BRIEF
Going through the entries below, copy out each line that contains "Fachhochschule".

EXERCISE DATA
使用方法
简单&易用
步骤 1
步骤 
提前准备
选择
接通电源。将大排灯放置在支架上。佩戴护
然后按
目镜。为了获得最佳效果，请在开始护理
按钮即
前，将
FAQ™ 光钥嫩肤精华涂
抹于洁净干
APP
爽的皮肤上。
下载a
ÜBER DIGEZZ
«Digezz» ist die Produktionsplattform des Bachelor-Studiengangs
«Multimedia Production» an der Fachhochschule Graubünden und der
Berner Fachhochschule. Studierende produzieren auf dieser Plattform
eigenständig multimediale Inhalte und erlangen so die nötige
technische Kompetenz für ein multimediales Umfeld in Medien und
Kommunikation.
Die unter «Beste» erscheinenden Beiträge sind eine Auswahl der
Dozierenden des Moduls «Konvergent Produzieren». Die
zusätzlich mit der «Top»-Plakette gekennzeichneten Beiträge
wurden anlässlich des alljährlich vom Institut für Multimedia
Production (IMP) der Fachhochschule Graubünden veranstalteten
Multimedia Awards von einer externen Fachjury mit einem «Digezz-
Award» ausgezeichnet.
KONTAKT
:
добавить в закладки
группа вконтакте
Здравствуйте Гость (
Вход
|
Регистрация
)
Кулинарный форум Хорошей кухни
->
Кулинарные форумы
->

* * *

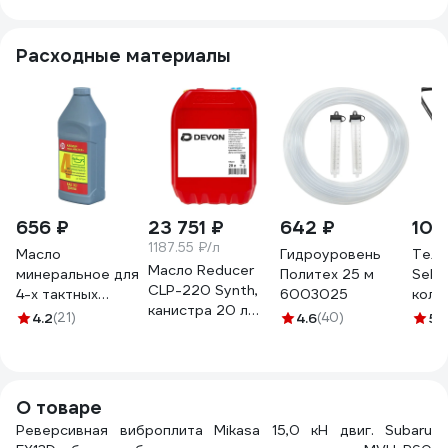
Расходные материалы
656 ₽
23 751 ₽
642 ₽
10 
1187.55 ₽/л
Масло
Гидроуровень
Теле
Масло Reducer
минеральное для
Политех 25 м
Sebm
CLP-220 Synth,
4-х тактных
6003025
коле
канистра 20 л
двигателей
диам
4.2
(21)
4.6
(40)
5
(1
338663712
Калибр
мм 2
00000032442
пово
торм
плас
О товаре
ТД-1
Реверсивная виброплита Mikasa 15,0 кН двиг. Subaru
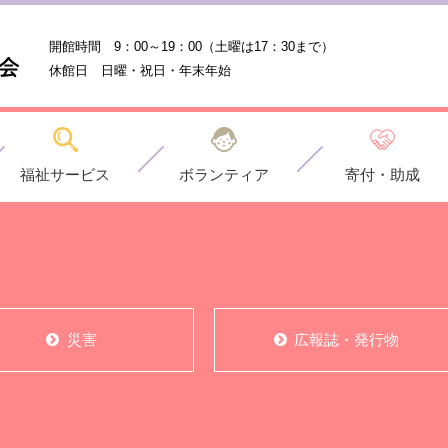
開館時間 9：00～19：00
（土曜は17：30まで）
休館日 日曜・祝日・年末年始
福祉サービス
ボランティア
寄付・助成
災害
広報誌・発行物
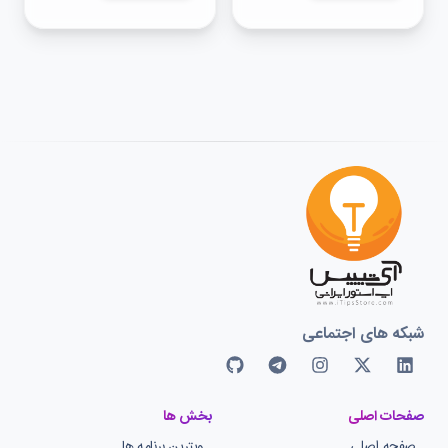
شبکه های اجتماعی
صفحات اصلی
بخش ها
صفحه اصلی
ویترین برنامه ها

SOLUTION FOR THIS EXERCISE
«Multimedia Production» an der Fachhochschule Graubünden und der
Berner Fachhochschule. Studierende produzieren auf dieser Plattform
Production (IMP) der Fachhochschule Graubünden veranstalteten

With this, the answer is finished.